British farmers warn of bitter harvest
Finances, politics and a cultural divide push the agriculture sector to the brink and stir up anger.
An Olympic Games opening ceremony allows the host to tell the watching world a story about itself that it has written. In 2012, it was London's turn and it opened with rural scenes and singing of the hymn Jerusalem.
The setting of William Blake's poem is a love song to England's green and pleasant land, and its status as an unofficial second national anthem shows how much feeling it stirs in so many people. But 12 turbulent years on from that spectacular night, there are storm clouds over the green and pleasant land.
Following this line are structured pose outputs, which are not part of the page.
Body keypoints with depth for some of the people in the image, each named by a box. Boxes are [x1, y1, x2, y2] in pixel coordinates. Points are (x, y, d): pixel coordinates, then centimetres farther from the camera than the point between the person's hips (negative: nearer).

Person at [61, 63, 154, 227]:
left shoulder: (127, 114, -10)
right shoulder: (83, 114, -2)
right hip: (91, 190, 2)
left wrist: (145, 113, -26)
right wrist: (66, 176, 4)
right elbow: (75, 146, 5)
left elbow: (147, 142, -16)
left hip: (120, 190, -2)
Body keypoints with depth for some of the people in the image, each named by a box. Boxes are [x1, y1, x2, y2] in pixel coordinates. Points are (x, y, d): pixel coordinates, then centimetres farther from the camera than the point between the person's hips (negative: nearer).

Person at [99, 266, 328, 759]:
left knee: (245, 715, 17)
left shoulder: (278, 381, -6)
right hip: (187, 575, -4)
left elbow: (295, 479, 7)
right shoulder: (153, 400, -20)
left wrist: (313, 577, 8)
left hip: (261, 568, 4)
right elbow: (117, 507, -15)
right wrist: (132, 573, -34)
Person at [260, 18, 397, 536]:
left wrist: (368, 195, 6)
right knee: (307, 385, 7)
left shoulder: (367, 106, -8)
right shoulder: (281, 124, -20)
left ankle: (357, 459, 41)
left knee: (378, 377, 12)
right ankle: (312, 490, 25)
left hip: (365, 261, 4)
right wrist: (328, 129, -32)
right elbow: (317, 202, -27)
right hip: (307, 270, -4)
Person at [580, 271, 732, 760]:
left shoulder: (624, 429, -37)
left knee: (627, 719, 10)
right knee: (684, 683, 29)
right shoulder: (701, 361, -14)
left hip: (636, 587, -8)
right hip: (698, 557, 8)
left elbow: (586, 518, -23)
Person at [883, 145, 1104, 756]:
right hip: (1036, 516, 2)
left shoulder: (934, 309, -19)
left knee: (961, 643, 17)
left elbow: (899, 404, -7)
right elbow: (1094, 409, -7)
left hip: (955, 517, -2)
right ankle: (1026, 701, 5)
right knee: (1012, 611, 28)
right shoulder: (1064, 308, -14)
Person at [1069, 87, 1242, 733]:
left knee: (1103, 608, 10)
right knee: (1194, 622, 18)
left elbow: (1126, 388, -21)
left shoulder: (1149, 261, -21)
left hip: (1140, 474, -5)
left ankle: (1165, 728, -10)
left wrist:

Years of disregard, ignorance, and politics have pushed British agriculture to the brink, and on Nov 19, the country will come to the city to air its grievances, when a mass protest by farmers is set to take place in central London.
According to figures from the Department of the Environment, Food and Rural Affairs, in 2013, there were 222,000 farm holdings in the UK, but in 2023, that figure was 209,000.
In the run-up to the 2016 referendum on European Union membership, then-farming minister George Eustice told the BBC "virtually every problem that the (National Farmers' Union) complains to me about is a direct consequence of dysfunctional EU law", and that farmers who "want to see change and a better future" should vote to leave.
The union declined to take a formal stance but told members that on the "balance of existing evidence", their interests were best served by continued membership. This, of course, did not happen.
EU membership meant being subject to the Common Agricultural Policy, or CAP, an arrangement that existed "to improve agricultural productivity, so that consumers have a stable supply of affordable food" and, crucially, "to ensure that EU farmers can make a reasonable living" largely through a subsidy system.